WORK ORDER ->
Print every line of the rows from the first line through the line containing "idényben a nemzetközi", with both of those lines included. Reproduce each line character for character and print nothing after that line.

(Stored records)

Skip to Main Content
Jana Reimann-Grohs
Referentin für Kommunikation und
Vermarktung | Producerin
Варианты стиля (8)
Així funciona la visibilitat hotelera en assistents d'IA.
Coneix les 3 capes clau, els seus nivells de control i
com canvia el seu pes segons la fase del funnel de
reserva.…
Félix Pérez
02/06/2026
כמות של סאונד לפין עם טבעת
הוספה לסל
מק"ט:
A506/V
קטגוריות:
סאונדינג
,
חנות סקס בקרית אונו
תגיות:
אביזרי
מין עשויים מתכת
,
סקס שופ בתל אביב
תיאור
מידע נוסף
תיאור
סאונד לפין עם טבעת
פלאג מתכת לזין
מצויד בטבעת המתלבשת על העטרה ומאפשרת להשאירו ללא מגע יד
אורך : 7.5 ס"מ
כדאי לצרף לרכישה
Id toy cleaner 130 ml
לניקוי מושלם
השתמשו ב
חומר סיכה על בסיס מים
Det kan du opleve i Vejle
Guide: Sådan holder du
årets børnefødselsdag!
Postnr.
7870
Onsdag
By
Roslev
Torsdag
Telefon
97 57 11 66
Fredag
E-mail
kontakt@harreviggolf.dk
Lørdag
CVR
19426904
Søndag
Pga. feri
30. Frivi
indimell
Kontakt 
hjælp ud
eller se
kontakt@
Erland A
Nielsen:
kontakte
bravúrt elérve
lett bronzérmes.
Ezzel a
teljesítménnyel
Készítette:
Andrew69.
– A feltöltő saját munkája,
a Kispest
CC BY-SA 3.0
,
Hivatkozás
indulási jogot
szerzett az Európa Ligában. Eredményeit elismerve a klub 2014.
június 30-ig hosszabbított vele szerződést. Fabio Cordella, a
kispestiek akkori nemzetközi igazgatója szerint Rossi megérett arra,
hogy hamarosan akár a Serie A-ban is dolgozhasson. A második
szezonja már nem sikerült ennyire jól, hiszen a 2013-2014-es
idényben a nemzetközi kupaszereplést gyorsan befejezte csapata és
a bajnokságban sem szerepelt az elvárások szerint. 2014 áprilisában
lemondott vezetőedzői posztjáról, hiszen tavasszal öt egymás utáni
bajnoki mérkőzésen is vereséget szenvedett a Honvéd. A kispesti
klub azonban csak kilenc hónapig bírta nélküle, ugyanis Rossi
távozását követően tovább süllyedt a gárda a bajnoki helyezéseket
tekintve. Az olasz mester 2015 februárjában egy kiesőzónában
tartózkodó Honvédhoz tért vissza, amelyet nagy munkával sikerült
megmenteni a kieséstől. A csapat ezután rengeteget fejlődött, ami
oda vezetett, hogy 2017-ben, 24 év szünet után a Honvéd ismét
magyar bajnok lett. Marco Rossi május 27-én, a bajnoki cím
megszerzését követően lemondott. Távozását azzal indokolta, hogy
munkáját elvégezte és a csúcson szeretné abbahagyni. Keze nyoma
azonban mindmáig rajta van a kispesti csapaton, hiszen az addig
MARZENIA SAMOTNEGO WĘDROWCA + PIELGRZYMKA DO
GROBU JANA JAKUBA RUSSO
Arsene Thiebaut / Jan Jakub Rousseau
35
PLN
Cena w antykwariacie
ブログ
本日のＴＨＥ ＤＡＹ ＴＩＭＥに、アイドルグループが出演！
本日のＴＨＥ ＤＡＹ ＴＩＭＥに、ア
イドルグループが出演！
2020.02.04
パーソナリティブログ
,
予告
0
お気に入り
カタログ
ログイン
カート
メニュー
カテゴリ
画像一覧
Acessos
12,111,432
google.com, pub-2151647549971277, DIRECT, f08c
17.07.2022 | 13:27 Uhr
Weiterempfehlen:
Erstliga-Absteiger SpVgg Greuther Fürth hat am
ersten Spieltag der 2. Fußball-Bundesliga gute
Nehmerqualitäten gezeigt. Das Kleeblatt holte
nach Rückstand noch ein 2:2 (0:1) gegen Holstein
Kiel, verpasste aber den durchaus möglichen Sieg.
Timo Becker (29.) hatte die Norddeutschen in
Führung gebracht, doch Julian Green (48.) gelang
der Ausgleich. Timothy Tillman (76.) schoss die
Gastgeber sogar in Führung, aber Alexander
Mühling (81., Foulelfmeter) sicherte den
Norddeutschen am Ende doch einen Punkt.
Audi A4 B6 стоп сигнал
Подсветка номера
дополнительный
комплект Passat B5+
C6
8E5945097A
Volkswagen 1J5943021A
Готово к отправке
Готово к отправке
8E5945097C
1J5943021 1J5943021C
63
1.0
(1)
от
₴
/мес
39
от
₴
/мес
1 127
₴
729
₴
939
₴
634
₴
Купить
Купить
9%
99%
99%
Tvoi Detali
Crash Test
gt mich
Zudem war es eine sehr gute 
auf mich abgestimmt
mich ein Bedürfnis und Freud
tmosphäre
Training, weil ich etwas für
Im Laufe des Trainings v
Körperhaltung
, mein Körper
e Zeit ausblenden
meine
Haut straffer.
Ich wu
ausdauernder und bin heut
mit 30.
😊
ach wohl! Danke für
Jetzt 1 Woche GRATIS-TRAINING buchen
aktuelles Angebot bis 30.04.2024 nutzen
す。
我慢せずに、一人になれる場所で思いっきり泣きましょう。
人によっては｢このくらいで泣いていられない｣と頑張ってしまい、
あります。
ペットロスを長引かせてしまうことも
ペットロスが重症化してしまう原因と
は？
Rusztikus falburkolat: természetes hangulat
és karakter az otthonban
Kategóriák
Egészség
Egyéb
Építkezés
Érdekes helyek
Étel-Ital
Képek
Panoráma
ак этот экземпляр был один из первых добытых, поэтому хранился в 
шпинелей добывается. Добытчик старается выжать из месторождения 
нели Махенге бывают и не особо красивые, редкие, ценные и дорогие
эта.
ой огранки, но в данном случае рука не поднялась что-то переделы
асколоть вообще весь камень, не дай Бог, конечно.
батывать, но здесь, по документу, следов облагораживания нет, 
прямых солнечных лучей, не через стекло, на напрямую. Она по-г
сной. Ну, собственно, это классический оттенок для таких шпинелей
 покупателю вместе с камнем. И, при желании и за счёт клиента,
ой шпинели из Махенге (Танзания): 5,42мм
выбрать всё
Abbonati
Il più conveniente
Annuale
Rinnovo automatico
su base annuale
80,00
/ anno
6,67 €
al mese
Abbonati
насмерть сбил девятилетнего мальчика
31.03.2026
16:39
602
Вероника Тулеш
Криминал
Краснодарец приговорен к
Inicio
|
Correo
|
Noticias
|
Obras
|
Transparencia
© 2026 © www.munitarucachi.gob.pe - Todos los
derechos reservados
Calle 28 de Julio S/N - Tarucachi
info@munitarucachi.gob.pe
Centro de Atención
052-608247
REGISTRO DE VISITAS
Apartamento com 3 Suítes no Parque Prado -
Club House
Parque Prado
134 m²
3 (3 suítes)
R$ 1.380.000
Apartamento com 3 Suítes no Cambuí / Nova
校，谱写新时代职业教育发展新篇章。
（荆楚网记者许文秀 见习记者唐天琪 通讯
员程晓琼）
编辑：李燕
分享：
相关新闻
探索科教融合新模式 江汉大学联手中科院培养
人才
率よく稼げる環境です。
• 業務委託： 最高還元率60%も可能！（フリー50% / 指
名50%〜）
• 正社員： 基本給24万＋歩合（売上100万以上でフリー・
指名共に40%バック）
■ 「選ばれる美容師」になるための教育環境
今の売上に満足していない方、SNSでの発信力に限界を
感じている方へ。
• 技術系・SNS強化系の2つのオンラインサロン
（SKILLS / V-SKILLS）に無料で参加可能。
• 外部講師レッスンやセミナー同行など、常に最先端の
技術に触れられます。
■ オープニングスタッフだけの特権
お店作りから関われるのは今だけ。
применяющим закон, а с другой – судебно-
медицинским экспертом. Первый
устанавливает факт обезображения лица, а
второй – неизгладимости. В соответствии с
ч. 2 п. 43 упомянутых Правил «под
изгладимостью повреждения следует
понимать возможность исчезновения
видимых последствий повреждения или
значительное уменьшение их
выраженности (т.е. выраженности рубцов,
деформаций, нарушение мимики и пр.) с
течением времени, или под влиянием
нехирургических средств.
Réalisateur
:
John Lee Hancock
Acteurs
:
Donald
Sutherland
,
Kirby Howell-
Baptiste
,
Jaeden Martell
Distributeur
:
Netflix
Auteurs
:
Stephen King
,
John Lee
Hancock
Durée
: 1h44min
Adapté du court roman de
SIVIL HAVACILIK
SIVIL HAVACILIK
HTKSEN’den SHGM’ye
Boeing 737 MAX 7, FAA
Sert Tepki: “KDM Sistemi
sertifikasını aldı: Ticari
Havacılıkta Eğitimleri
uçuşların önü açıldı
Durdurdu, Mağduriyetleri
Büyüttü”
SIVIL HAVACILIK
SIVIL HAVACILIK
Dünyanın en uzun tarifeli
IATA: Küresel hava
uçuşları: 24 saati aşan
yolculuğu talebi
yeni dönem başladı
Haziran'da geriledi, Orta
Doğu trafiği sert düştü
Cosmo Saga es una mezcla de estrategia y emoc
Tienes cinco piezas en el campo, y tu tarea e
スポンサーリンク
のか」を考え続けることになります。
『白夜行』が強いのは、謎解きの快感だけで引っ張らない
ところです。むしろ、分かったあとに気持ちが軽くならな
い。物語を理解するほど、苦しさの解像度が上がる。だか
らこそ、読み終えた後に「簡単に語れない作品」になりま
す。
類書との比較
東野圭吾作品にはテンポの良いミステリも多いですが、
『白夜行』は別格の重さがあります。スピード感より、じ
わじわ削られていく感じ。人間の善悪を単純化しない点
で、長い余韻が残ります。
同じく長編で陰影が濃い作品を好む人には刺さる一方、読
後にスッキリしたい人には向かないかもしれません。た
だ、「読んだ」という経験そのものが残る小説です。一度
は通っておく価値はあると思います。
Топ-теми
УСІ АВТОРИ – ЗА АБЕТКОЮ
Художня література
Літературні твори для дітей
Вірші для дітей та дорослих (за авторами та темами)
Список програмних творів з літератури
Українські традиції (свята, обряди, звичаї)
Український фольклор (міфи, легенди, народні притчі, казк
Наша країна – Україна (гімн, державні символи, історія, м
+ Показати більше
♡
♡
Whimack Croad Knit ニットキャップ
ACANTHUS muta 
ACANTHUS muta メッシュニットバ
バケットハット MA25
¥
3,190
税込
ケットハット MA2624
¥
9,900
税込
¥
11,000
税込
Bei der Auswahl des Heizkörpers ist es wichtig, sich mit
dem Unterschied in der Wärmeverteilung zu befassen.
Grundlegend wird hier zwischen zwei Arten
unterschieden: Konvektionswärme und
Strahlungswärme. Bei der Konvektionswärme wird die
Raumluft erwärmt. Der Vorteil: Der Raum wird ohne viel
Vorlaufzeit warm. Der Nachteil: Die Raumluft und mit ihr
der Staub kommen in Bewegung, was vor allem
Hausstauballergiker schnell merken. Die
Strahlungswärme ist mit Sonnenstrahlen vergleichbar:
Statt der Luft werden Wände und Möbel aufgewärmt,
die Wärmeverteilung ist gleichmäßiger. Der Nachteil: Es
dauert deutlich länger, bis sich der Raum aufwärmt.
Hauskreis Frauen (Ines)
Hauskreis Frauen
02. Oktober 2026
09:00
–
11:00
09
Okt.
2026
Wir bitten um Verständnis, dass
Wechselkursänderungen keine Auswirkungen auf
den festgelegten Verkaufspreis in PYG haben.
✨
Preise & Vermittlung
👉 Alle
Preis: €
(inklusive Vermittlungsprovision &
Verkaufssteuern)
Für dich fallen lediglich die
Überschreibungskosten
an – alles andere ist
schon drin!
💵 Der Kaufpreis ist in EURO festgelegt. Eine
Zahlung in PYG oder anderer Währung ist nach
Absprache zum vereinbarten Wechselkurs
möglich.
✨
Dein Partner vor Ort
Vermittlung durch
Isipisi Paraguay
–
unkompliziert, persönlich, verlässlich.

SOLUTION BELOW ->
Skip to Main Content
Jana Reimann-Grohs
Referentin für Kommunikation und
Vermarktung | Producerin
Варианты стиля (8)
Així funciona la visibilitat hotelera en assistents d'IA.
Coneix les 3 capes clau, els seus nivells de control i
com canvia el seu pes segons la fase del funnel de
reserva.…
Félix Pérez
02/06/2026
כמות של סאונד לפין עם טבעת
הוספה לסל
מק"ט:
A506/V
קטגוריות:
סאונדינג
,
חנות סקס בקרית אונו
תגיות:
אביזרי
מין עשויים מתכת
,
סקס שופ בתל אביב
תיאור
מידע נוסף
תיאור
סאונד לפין עם טבעת
פלאג מתכת לזין
מצויד בטבעת המתלבשת על העטרה ומאפשרת להשאירו ללא מגע יד
אורך : 7.5 ס"מ
כדאי לצרף לרכישה
Id toy cleaner 130 ml
לניקוי מושלם
השתמשו ב
חומר סיכה על בסיס מים
Det kan du opleve i Vejle
Guide: Sådan holder du
årets børnefødselsdag!
Postnr.
7870
Onsdag
By
Roslev
Torsdag
Telefon
97 57 11 66
Fredag
E-mail
kontakt@harreviggolf.dk
Lørdag
CVR
19426904
Søndag
Pga. feri
30. Frivi
indimell
Kontakt 
hjælp ud
eller se
kontakt@
Erland A
Nielsen:
kontakte
bravúrt elérve
lett bronzérmes.
Ezzel a
teljesítménnyel
Készítette:
Andrew69.
– A feltöltő saját munkája,
a Kispest
CC BY-SA 3.0
,
Hivatkozás
indulási jogot
szerzett az Európa Ligában. Eredményeit elismerve a klub 2014.
június 30-ig hosszabbított vele szerződést. Fabio Cordella, a
kispestiek akkori nemzetközi igazgatója szerint Rossi megérett arra,
hogy hamarosan akár a Serie A-ban is dolgozhasson. A második
szezonja már nem sikerült ennyire jól, hiszen a 2013-2014-es
idényben a nemzetközi kupaszereplést gyorsan befejezte csapata és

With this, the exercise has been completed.